In a recent interview Holland framed the matter in a pretty straightforward and blunt way, stating that the MCU needs to reflect a world that, "isn't as simple as a straight white guy."

Holland was talking with Gay Times about the need for big mega franchises like the Marvel Cinematic Universe to continue pursuing greater diversity, and was asked if fans should expect to see a major LGBTQ Marvel character in the coming years. As the Spider-Man actor responded:

"Yeah of course. I can't talk about the future of the character because honestly I don't know and it's out of my hands. But I do know a lot about the future of Marvel, and they are going to be representing lots of different people in the next few years. The world isn't as simple as a straight white guy. It doesn't end there, and these films need to represent more than one type of person."

Ever since making his MCU debut as Spider-Man in Captain Marvel: Civil War, Tom Holland has quickly been brought up to speed on what it means to be a headlining Marvel star. So far, the young actor has landed on his feet when it comes to the celebrity a Marvel role like Spider-Man brings: he's always warm, charming, and humble in person, and has adapted well to welcoming a global-sized audience of many diverse fans, in a very open and genuine way.

His onscreen version of Peter Parker has also been subtly updated for a modern world: Peter's primary group of friends / love interests (Ned, MJ, Liz, Flash, and new rival Ben Davis) are predominantly people of color, in reflection of the modern NYC and Queens neighborhoods we know of today. In fact, Spider-Man: Homecoming's biggest and best twist hinged on subverting audience expectations about race, as Peter's high school crush Liz (Laura Harrier) was actually the bi-racial daughter of Vulture (Michael Keaton). All in all, Spider-Man has been one of the first MCU franchises to really implement a diverse cast, without making the diversity and "event" in and of itself.

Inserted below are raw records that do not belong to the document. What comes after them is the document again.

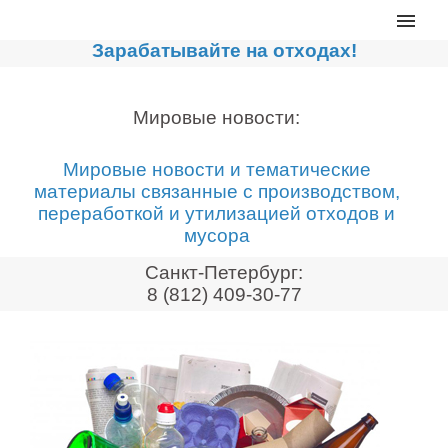
Главная
Зарабатывайте на отходах!
Каталог
Сортировочные линии
Мировые новости:
Прессы для макулатуры
Мировые новости и тематические
Дробильное оборудование
материалы связанные с производством,
переработкой и утилизацией отходов и
Компакторы, контейнеры
мусора
Реализованные проекты
Санкт-Петербург:
Видео
8 (812) 409-30-77
Лизинг
Новости компании
Мировые новости
О нас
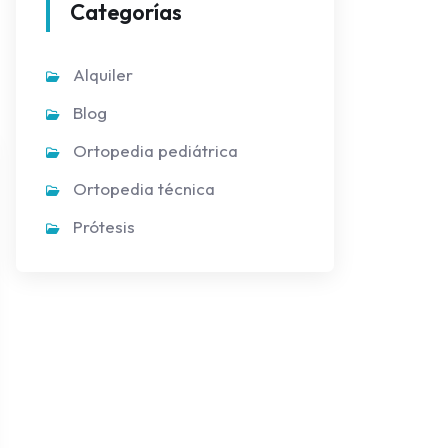
Categorías
Alquiler
Blog
Ortopedia pediátrica
Ortopedia técnica
Prótesis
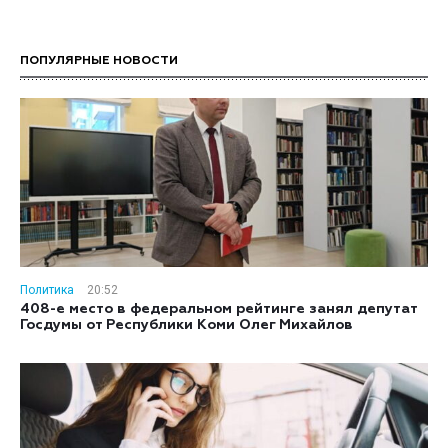
ПОПУЛЯРНЫЕ НОВОСТИ
Политика
20:52
408-е место в федеральном рейтинге занял депутат
Госдумы от Республики Коми Олег Михайлов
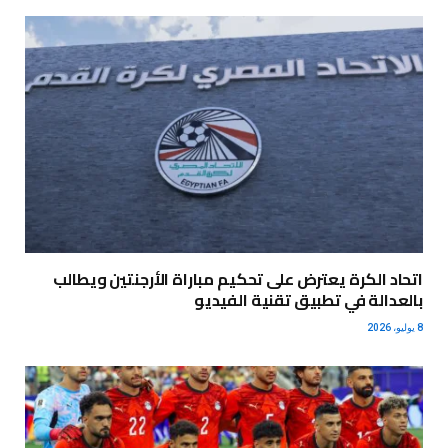
اتحاد الكرة يعترض على تحكيم مباراة الأرجنتين ويطالب
بالعدالة في تطبيق تقنية الفيديو
8 يوليو، 2026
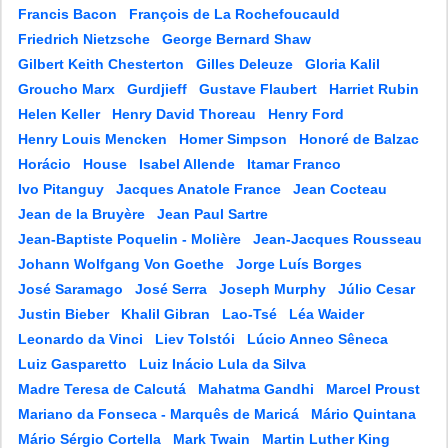
Francis Bacon
François de La Rochefoucauld
Friedrich Nietzsche
George Bernard Shaw
Gilbert Keith Chesterton
Gilles Deleuze
Gloria Kalil
Groucho Marx
Gurdjieff
Gustave Flaubert
Harriet Rubin
Helen Keller
Henry David Thoreau
Henry Ford
Henry Louis Mencken
Homer Simpson
Honoré de Balzac
Horácio
House
Isabel Allende
Itamar Franco
Ivo Pitanguy
Jacques Anatole France
Jean Cocteau
Jean de la Bruyère
Jean Paul Sartre
Jean-Baptiste Poquelin - Molière
Jean-Jacques Rousseau
Johann Wolfgang Von Goethe
Jorge Luís Borges
José Saramago
José Serra
Joseph Murphy
Júlio Cesar
Justin Bieber
Khalil Gibran
Lao-Tsé
Léa Waider
Leonardo da Vinci
Liev Tolstói
Lúcio Anneo Sêneca
Luiz Gasparetto
Luiz Inácio Lula da Silva
Madre Teresa de Calcutá
Mahatma Gandhi
Marcel Proust
Mariano da Fonseca - Marquês de Maricá
Mário Quintana
Mário Sérgio Cortella
Mark Twain
Martin Luther King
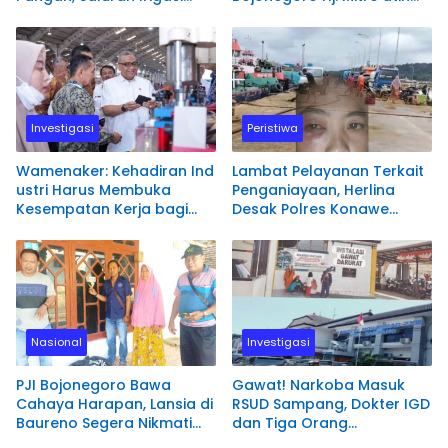
Kering dan Telantar
Ingatkan Pentingnya Tiga
Amal Pengalir Pahala
Investigasi
Peristiwa
Wamenaker: Kehadiran Ind
Lambat Pelayanan Terkait
ustri Harus Membuka
Penganiayaan, Herlina
Kesempatan Kerja bagi
Desak Polres Konawe
Warga Sekitar
Utara Segera Proses
Laporannya.
Nasional
Investigasi
PJI Bojonegoro Bawa
Gawat! Narkoba Masuk
Cahaya Harapan, Lansia di
RSUD Sampang, Dokter IGD
Baureno Segera Nikmati
dan Tiga Orang
Listrik Sendiri
Diamankan Polisi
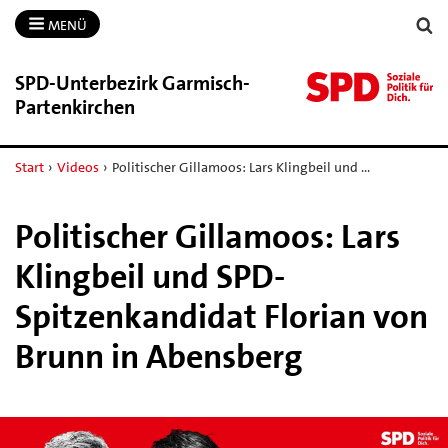
MENÜ
SPD-​Unterbezirk Garmisch-​
Partenkirchen
Start
›
Videos
›
Politischer Gillamoos: Lars Klingbeil und …
Politischer Gillamoos: Lars
Klingbeil und SPD-
Spitzenkandidat Florian von
Brunn in Abensberg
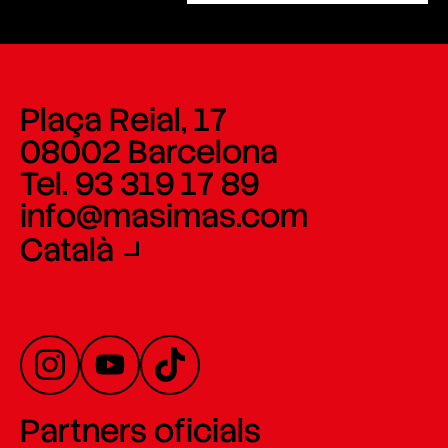
Plaça Reial, 17
08002 Barcelona
Tel. 93 319 17 89
info@masimas.com
Català
Partners oficials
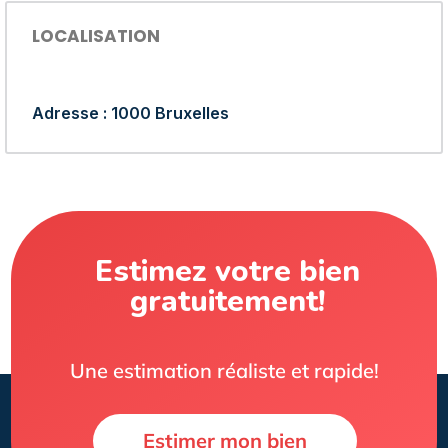
LOCALISATION
Adresse : 1000 Bruxelles
Estimez votre bien
gratuitement!
Une estimation réaliste et rapide!
Estimer mon bien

As for the rest of the MCU: Black Widow will be the second female-led film in the franchise; Shang-Chi will be the first Asian-led production; while major LGBTQ characters have been rumored to be soon making their debut as well.


Spider-Man: Far From Home and Avengers: Endgame are now in theaters, with Endgamehitting digital on July 30th and Blu-ray on August 13th. Captain Marvel is now available digitally and on home media.